There is a death notice for Caesar Fanning in the Cork Examiner for May 1857 and there are a lot of ads for John and Caesar Fanning and their wallpaper manufacturing and supply business.I just saw the index not the full text of the death notice as I don’t have a subscription to fmp
Thank you again. With only the one son , William , listed in BLG for my 1748 born Caesar Fanning and dying in England 1859 , this death notice in the Cork Examiner of 1857 for another Caesar raises further questions of course – quite likely to be a relative , especially as they all seem to be in the paper staining / wall paper business , but could he possibly be another son not listed in BLG (and who remained in Ireland) given that the first name is pretty unusual ?
At any rate the father of Australian Edward Fanning , William , seemed to think he was related to Captain Edmund Fanning of the Betsey and Fanning island , according to the Australian Dictionary of Biography. This was back in 1848 (birth of Edward) and only 50 years after Edmund’s voyage so one might draw the conclusion their information on the family connection should at least be quite accurate. This family connection would also supposedly come through the alleged Caesar – Edmund brother relationship which is of course what I’m trying to verify.
The best reference I’ve seen so far for my 1748 born Caesar Fanning that you kindly provided is from the Lucas Cork Directory for 1787 , page 142 , with a Caesar Fanning listed as a Paper Stainer in Castle Street. The dates all tie in well.

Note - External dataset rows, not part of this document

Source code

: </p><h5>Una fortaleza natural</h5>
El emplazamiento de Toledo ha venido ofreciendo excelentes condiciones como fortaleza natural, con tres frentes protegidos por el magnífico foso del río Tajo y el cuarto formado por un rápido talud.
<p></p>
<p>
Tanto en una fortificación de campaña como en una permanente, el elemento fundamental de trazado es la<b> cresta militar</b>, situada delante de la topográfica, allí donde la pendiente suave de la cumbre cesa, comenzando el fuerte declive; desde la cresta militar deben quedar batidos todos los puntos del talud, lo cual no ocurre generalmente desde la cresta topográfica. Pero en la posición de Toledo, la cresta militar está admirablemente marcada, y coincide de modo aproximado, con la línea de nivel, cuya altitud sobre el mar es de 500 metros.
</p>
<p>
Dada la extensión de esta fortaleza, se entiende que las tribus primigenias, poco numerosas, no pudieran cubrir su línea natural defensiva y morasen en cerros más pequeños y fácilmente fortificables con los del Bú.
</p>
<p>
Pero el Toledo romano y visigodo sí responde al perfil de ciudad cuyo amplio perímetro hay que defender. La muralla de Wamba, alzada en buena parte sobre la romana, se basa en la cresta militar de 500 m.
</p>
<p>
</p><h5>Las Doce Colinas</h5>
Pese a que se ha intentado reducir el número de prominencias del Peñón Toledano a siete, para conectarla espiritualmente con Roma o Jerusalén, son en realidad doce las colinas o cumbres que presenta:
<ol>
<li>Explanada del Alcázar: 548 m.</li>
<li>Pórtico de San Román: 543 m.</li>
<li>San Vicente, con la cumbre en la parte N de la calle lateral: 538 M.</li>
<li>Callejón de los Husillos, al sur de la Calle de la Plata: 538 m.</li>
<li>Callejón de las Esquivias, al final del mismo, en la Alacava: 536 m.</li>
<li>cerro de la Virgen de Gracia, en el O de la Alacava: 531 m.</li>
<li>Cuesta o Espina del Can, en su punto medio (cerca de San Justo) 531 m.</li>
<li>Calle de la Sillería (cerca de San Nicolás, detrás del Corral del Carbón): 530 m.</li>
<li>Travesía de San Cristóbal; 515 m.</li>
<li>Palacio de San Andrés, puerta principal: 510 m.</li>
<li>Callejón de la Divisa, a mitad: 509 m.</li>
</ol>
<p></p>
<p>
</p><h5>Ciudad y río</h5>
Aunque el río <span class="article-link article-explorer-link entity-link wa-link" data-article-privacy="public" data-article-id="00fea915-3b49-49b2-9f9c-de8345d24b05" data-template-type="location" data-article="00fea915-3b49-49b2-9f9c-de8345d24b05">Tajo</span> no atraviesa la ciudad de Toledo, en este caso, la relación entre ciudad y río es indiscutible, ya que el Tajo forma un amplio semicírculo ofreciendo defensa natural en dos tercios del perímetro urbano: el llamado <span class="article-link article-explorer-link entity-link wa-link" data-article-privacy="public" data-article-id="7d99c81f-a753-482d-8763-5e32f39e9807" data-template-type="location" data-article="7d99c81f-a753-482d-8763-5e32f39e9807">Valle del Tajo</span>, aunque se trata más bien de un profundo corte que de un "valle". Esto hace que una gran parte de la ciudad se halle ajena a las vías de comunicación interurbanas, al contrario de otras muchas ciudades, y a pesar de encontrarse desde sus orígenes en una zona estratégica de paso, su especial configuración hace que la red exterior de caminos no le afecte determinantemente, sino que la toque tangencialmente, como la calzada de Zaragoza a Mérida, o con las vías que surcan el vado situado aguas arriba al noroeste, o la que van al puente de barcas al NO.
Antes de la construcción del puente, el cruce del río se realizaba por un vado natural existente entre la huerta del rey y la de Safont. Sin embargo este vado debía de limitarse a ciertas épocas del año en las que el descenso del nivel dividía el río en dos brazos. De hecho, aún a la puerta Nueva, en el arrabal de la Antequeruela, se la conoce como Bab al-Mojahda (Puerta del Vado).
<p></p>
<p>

My focus therefore has to be on tracing this Caesar’s parents.
James, there is an earlier mention of a Caesar fanning in Cork in the Irish Arts Review on Irish Period Wallpaper,
“It is at
least possible that the Ballinterry papers were made in Cork –
the existence of a wallpaper manufactory in Cork in the eigh
teenth century is shown by a notice placed in the Cork Evening
Post of 30 April 1773 by one Caesar Fanning, advertising his
‘stamp’d paper manufactury on the Mall’.
Hi, found your website whilst researching my family history on the Greer family that settled at Blandford near Murrurundi. Joseph Greer, who married Catherine Fanning was my ggrandfathers brother.
It is Catherine that has me a bit confused, because the same as you I considered she was part of the family of Mary and William; Margaret, Anne and Mary. It also follows that she was near them in Armidale and Tenterfield after her and Joseph left Murrurundi as that’s where they lived for a time before going to the NSW North Coast area. The mother, Mary, died in Murrurundi in 1878.
Anne and Mary did not marry and settled in Tenterfield, NSW, where Mary died in 1898 and Anne in 1913.
I believe Margaret married Edward Walker in Armidale in 1863 and died at Uralla, NSW in 1907.
Catherine and Joseph then settled in the Ballina area, where Joseph died. Catherine then went to Sydney and lived at Waverley, where she died in 1928.
All fits with the family until Catherine’s headstone which has her parents as John and Mary, not William and Mary like the others. Also, Catherine had a son Denis prior to marrying Joseph, and he became a Greer.
This has tossed me a bit so hope you may be able to assist. I have a lot of other info on Catherine and Joseph’s family if you are interested.
Cheers.
That is puzzling but may just be a mistake. I checked NSW BDM index for her death and they have John as her father. If you were to purchase her 1867 marriage record that should have the right father’s name as Catherine would have known his name.Let me know.
I am interested in William’s Irish origins and family, trying to see if I am related. So if you have any info on his Irish ancestors I’d love to have a look.